Action item
Format the records below as a numbered list with one line per item, omitting blank lines and leaving out the pictures.

Exercise data
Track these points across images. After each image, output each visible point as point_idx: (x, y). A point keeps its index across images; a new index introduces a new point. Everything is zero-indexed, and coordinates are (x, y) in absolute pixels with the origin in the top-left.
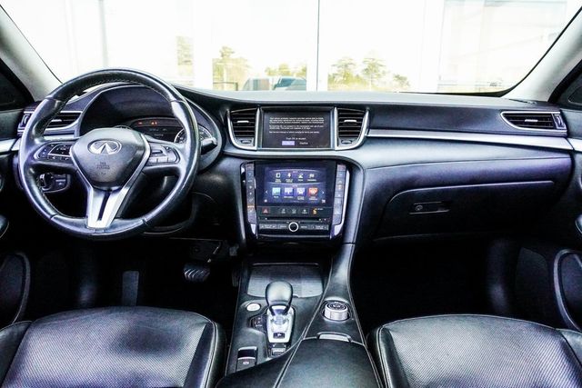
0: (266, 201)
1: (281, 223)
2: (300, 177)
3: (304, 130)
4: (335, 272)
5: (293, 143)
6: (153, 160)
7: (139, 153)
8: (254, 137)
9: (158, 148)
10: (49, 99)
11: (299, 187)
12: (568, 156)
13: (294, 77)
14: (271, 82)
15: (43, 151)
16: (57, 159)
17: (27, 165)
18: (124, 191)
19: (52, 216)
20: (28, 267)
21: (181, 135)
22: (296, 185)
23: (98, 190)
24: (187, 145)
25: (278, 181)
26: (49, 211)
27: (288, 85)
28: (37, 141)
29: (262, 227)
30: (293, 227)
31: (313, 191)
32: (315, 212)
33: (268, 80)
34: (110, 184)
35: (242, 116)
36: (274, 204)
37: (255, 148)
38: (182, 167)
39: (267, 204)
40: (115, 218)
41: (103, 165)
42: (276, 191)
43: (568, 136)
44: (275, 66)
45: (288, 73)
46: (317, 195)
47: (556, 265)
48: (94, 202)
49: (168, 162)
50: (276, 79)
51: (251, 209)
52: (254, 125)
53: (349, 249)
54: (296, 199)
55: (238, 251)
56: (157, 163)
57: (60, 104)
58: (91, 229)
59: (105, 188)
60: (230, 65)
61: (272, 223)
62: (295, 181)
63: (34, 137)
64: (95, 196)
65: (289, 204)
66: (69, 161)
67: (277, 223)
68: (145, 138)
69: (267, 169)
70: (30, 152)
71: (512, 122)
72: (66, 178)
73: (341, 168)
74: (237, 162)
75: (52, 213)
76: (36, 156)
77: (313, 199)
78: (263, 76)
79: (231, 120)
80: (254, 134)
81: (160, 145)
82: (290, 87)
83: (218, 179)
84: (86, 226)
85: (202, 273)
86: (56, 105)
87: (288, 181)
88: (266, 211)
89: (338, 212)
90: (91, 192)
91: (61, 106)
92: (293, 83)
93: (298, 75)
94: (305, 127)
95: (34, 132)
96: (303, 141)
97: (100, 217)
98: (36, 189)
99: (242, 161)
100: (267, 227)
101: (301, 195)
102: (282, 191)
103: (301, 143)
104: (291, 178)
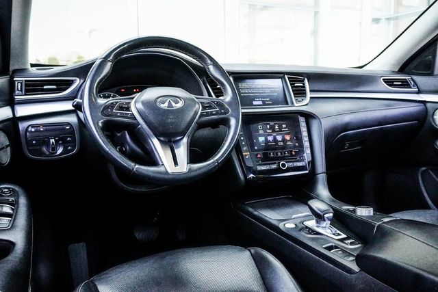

Written solution
1. Track these points across images. After each image, output each visible point as point_idx: (x, y). A point keeps its index across images; a new index introduces a new point. Everything is zero-indexed, and coordinates are (x, y) in absolute pixels with the origin in the top-left.
2. 0: (266, 201)
3. 1: (281, 223)
4. 2: (300, 177)
5. 3: (304, 130)
6. 4: (335, 272)
7. 5: (293, 143)
8. 6: (153, 160)
9. 7: (139, 153)
10. 8: (254, 137)
11. 9: (158, 148)
12. 10: (49, 99)
13. 11: (299, 187)
14. 12: (568, 156)
15. 13: (294, 77)
16. 14: (271, 82)
17. 15: (43, 151)
18. 16: (57, 159)
19. 17: (27, 165)
20. 18: (124, 191)
21. 19: (52, 216)
22. 20: (28, 267)
23. 21: (181, 135)
24. 22: (296, 185)
25. 23: (98, 190)
26. 24: (187, 145)
27. 25: (278, 181)
28. 26: (49, 211)
29. 27: (288, 85)
30. 28: (37, 141)
31. 29: (262, 227)
32. 30: (293, 227)
33. 31: (313, 191)
34. 32: (315, 212)
35. 33: (268, 80)
36. 34: (110, 184)
37. 35: (242, 116)
38. 36: (274, 204)
39. 37: (255, 148)
40. 38: (182, 167)
41. 39: (267, 204)
42. 40: (115, 218)
43. 41: (103, 165)
44. 42: (276, 191)
45. 43: (568, 136)
46. 44: (275, 66)
47. 45: (288, 73)
48. 46: (317, 195)
49. 47: (556, 265)
50. 48: (94, 202)
51. 49: (168, 162)
52. 50: (276, 79)
53. 51: (251, 209)
54. 52: (254, 125)
55. 53: (349, 249)
56. 54: (296, 199)
57. 55: (238, 251)
58. 56: (157, 163)
59. 57: (60, 104)
60. 58: (91, 229)
61. 59: (105, 188)
62. 60: (230, 65)
63. 61: (272, 223)
64. 62: (295, 181)
65. 63: (34, 137)
66. 64: (95, 196)
67. 65: (289, 204)
68. 66: (69, 161)
69. 67: (277, 223)
70. 68: (145, 138)
71. 69: (267, 169)
72. 70: (30, 152)
73. 71: (512, 122)
74. 72: (66, 178)
75. 73: (341, 168)
76. 74: (237, 162)
77. 75: (52, 213)
78. 76: (36, 156)
79. 77: (313, 199)
80. 78: (263, 76)
81. 79: (231, 120)
82. 80: (254, 134)
83. 81: (160, 145)
84. 82: (290, 87)
85. 83: (218, 179)
86. 84: (86, 226)
87. 85: (202, 273)
88. 86: (56, 105)
89. 87: (288, 181)
90. 88: (266, 211)
91. 89: (338, 212)
92. 90: (91, 192)
93. 91: (61, 106)
94. 92: (293, 83)
95. 93: (298, 75)
96. 94: (305, 127)
97. 95: (34, 132)
98. 96: (303, 141)
99. 97: (100, 217)
100. 98: (36, 189)
101. 99: (242, 161)
102. 100: (267, 227)
103. 101: (301, 195)
104. 102: (282, 191)
105. 103: (301, 143)
106. 104: (291, 178)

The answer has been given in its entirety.